As you may know, CPITracker tracks updates to the various underlying components of SAP Cloud Integration like Apache Camel, Java, Groovy etc. If this is the first time you hear about CPITracker, here’s a more in-depth blog post.

In addition to those components, it also tracked (past tense) the Adapter Development Kit, the Script API JAR file and Cloud Connector. It did so by extracting their version numbers directly from the SAP Development Tools page.

Specifically, my Groovy script would fetch the HTML of the page, parse it using the Jsoup library and pull out the version numbers. Now, this technique – known as screen scraping – has a very obvious problem: You can only pull bits of data out of an HTML page by making certain assumptions about the structure of that page. Once that structure changes, which it does sooner or later, your code will break.

And that’s exactly what happened here. I fixed the problem by removing the screen scraping code, which shouldn’t really have been in there in the first place. That means, however, that CPITracker no longer tracks those three version numbers.

So CPITracker is up and running again and the moral of the story is: Don’t screen scrape 🙂 And if you absolutely must do it, make sure to continuously check your assumptions.

You must be Logged on to comment or reply to a post.
  • Hi Morten,

    thanks for the update and the honest reflection of what has happened. For exactly this reason I don't like to use HTML DOM parsers for screen scraping. If I really have to scrape, I prefer using plain HTTP lib in combination with some regular expressions. From my experience this approach is often more robust (at least if one puts some time into thoughtful regex patterns). But as you said - no scraping is the safest option at the end. 😉

    • I had thought somewhat ahead, because I had a reasonably informative error message logged 😀 I just ended up dropping the scraping entirely, rather than update the code. I would say that regexes are prone to the same problem; they need to be based on assumptions about the page, that will change at some point.
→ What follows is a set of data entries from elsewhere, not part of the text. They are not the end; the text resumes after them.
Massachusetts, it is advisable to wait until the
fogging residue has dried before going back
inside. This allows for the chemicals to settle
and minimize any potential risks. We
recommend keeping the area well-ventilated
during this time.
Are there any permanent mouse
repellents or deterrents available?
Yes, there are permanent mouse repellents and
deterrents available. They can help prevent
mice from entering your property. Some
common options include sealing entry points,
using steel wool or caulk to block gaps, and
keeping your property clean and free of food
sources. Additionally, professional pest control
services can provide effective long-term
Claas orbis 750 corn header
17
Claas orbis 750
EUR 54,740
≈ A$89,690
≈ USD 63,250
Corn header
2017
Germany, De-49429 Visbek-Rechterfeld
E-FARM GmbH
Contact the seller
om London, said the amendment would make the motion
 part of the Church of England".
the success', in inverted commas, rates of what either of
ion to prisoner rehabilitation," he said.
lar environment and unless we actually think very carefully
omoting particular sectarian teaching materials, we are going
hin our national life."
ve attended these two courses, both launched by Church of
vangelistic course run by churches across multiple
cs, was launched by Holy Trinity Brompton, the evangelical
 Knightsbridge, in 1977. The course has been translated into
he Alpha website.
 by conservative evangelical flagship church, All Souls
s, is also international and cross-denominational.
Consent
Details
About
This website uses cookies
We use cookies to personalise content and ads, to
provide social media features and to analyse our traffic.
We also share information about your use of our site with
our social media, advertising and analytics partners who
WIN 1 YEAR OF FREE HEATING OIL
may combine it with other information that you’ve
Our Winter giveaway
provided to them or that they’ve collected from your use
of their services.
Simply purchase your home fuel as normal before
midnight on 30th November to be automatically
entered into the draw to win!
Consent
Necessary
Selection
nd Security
      • Maybe I was a little bit unprecise in my last comment, because I fully agree on the point that at larger scale regex are also error prone. What I wanted to say is, that, when written with thought, regexes will survive one or the other DOM change whereas a DOM parsing library usually instantly breaks if the DOM (or the nesting/levels) inside the DOM change. But at the end it comes to the sales result: scraping usually is evil.
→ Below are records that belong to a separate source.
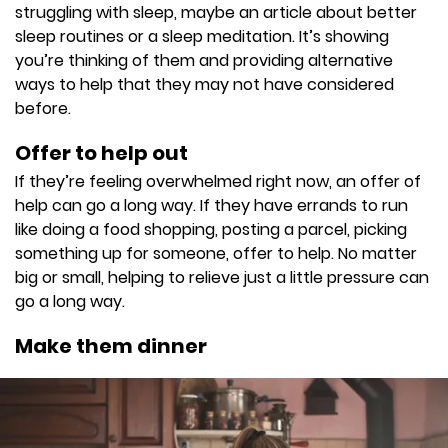
struggling with sleep, maybe an article about better
sleep routines or a sleep meditation. It’s showing
you’re thinking of them and providing alternative
ways to help that they may not have considered
before.
Offer to help out
If they’re feeling overwhelmed right now, an offer of
help can go a long way. If they have errands to run
like doing a food shopping, posting a parcel, picking
something up for someone, offer to help. No matter
big or small, helping to relieve just a little pressure can
go a long way.
Make them dinner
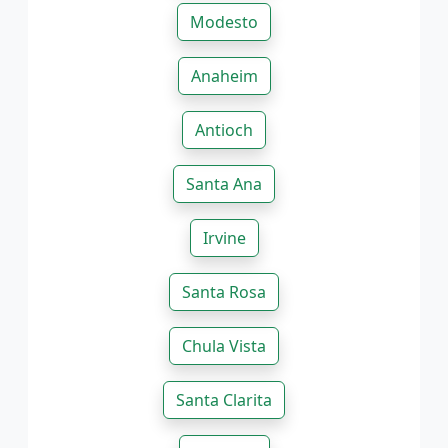
Modesto
Anaheim
Antioch
Santa Ana
Irvine
Santa Rosa
Chula Vista
Santa Clarita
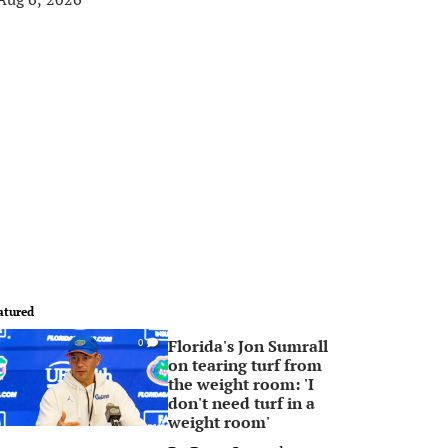
atured
Florida's Jon Sumrall
0
on tearing turf from
the weight room: 'I
don't need turf in a
weight room'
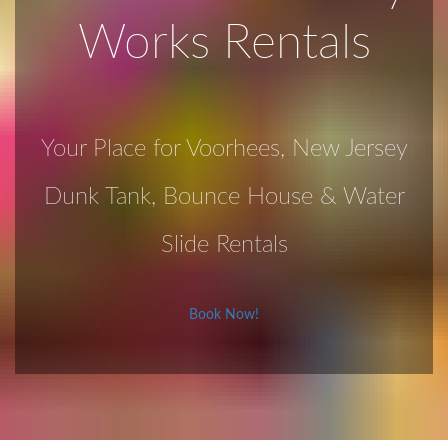
Works Rentals
Your Place for Voorhees, New Jersey
Dunk Tank, Bounce House & Water
Slide Rentals
Book Now!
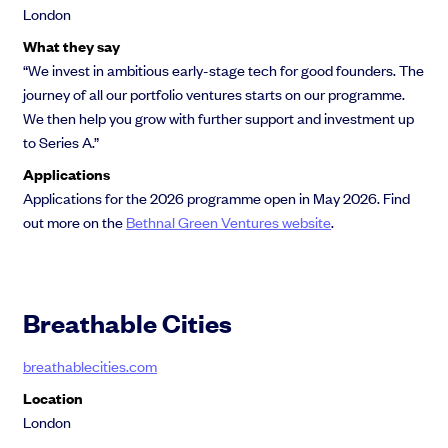
London
What they say
“We invest in ambitious early-stage tech for good founders. The
journey of all our portfolio ventures starts on our programme.
We then help you grow with further support and investment up
to Series A.”
Applications
Applications for the 2026 programme open in May 2026. Find
out more on the
Bethnal Green Ventures website
.
Breathable Cities
breathablecities.com
Location
London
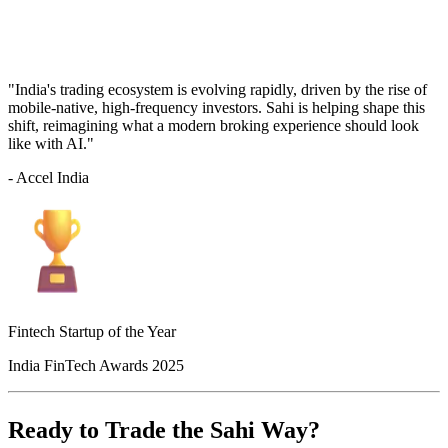
"India's trading ecosystem is evolving rapidly, driven by the rise of
mobile-native, high-frequency investors. Sahi is helping shape this
shift, reimagining what a modern broking experience should look
like with AI."
- Accel India
Fintech Startup of the Year
India FinTech Awards 2025
Ready to Trade the Sahi Way?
        Thinking about the last statement… Isn’t the new SAP iRPA also some kind of scraping? (Or better said a GUI tool to build scraping bots.) ?

        • It's usually more sophisticated than that (luckily). If you, for instance, record clicking an SAPUI5 button, it will understand that you're clicking a button and even if the button is moved to a different location on the screen, the button click can be replayed. But I see your point about there being some conceptual overlaps between screen scraping and RPA.